:: Exercise tasks ::
A - Answer these questions using the personal essay about overcoming fear:
(i) In what kind of church did the writer grow up?
(ii) At what age did the writer lose their virginity?
(iii) What is the writer's current job?
B - In the organism naming records below, swap "phylum" for "division" and leave everything else unchanged. Omit the pictures.

:: Text block ::
-=-=-=-=-
I used to be so sheltered. Grew up in a Pentecostal church, only child, and scared of the unknown. I didn’t even lose my virginity until the age of 21 (well I did other things but 🤫). I never really fully immersed into my acting/career because of the fear of not knowing if i would have another contract when one ended, investing money into my life while trying to pay to survive life. I admired people who could. Saw many become successful around me because they lived without that fear.
I also used to live my life worries about what people thought of me. Always feeling judged and like I stood out too much. I had a light that always shunned but if I got too much attention I would dim it down a bit. People loved me and wanted to be around me but i would make it awkward and end up being a loner at most times.
Always the guy that thought why not me?
When i let go of the control that was once holding me back. Taking more risks and BEing spontaneous is when I landed a dream role in my acting career that instantly gave me my equity card and shifted me from inspiring actor to actor. When i stopped caring about what people thought of me and started just BEing myself in every situation is when I actually was seen and felt seen not in the bad stand out kind of way but the way that inspired people in return inspiring me. I easily found another dream job, my current job as flight attendant and have been recognized as a brand ambassador on social media (these are projects that as of now I haven’t shared, but soon will! But I feel like I am truly living and all because I’m not afraid to BE Myself and just authentically and loudly BE!
-=-=-=-=-
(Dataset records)
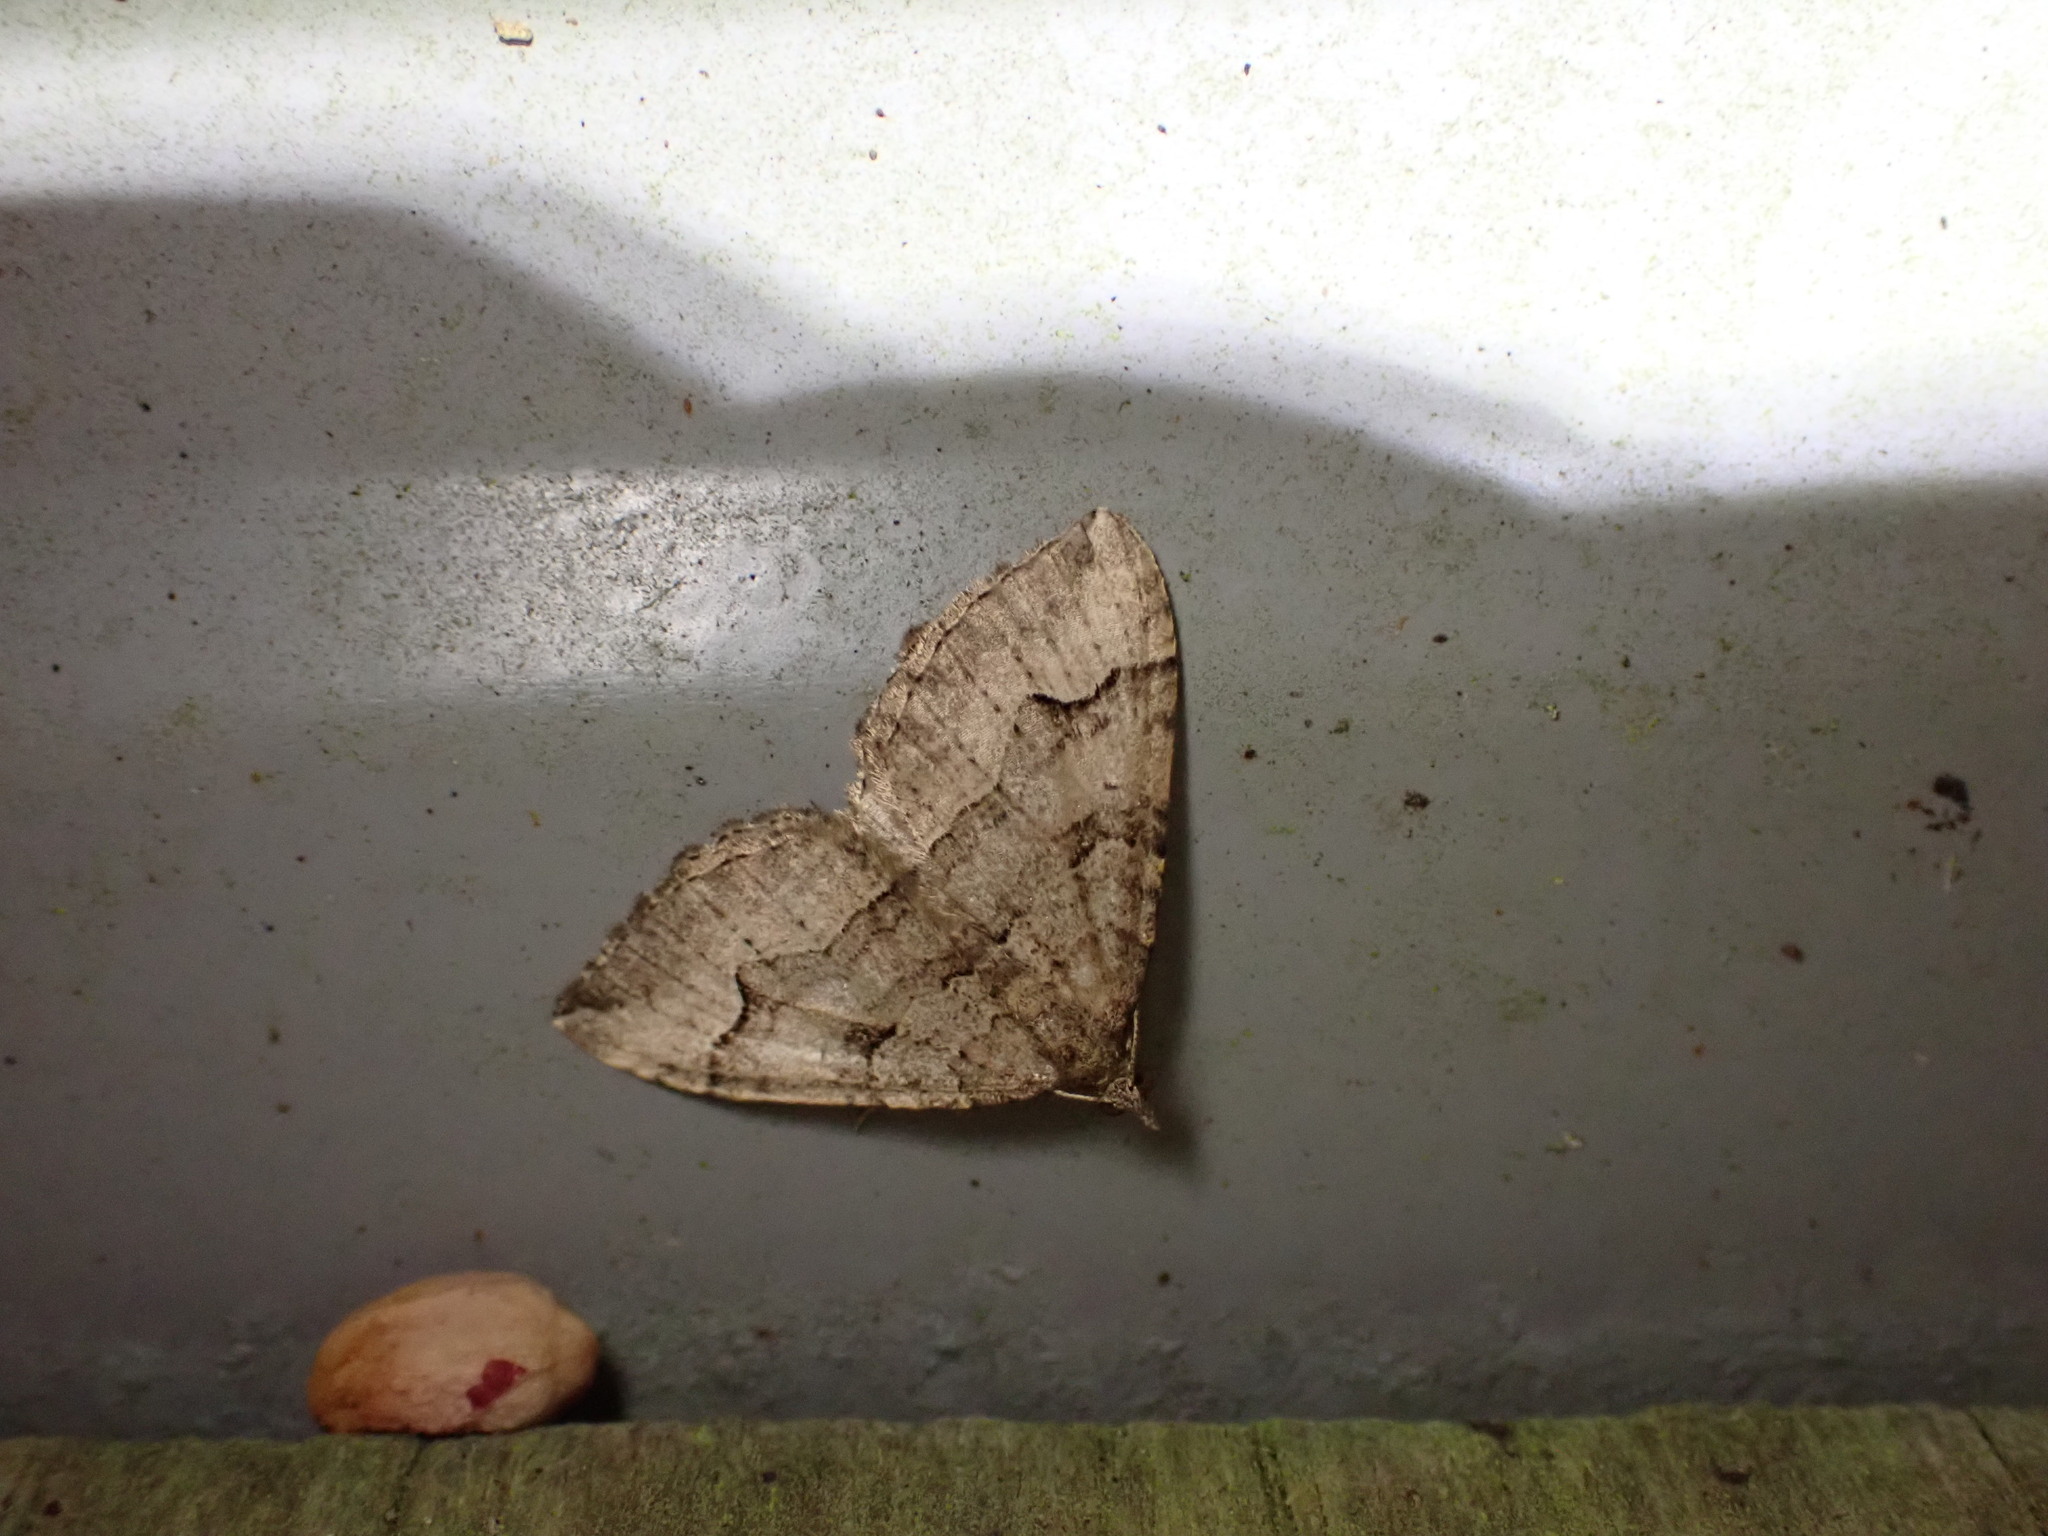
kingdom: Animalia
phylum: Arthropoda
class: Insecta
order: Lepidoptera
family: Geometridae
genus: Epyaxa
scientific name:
-=-=-=-=-
:: Completed exercise ::
A -
(i) A Pentecostal church
(ii) 21
(iii) Flight attendant

B -
kingdom: Animalia
division: Arthropoda
class: Insecta
order: Lepidoptera
family: Geometridae
genus: Epyaxa
scientific name:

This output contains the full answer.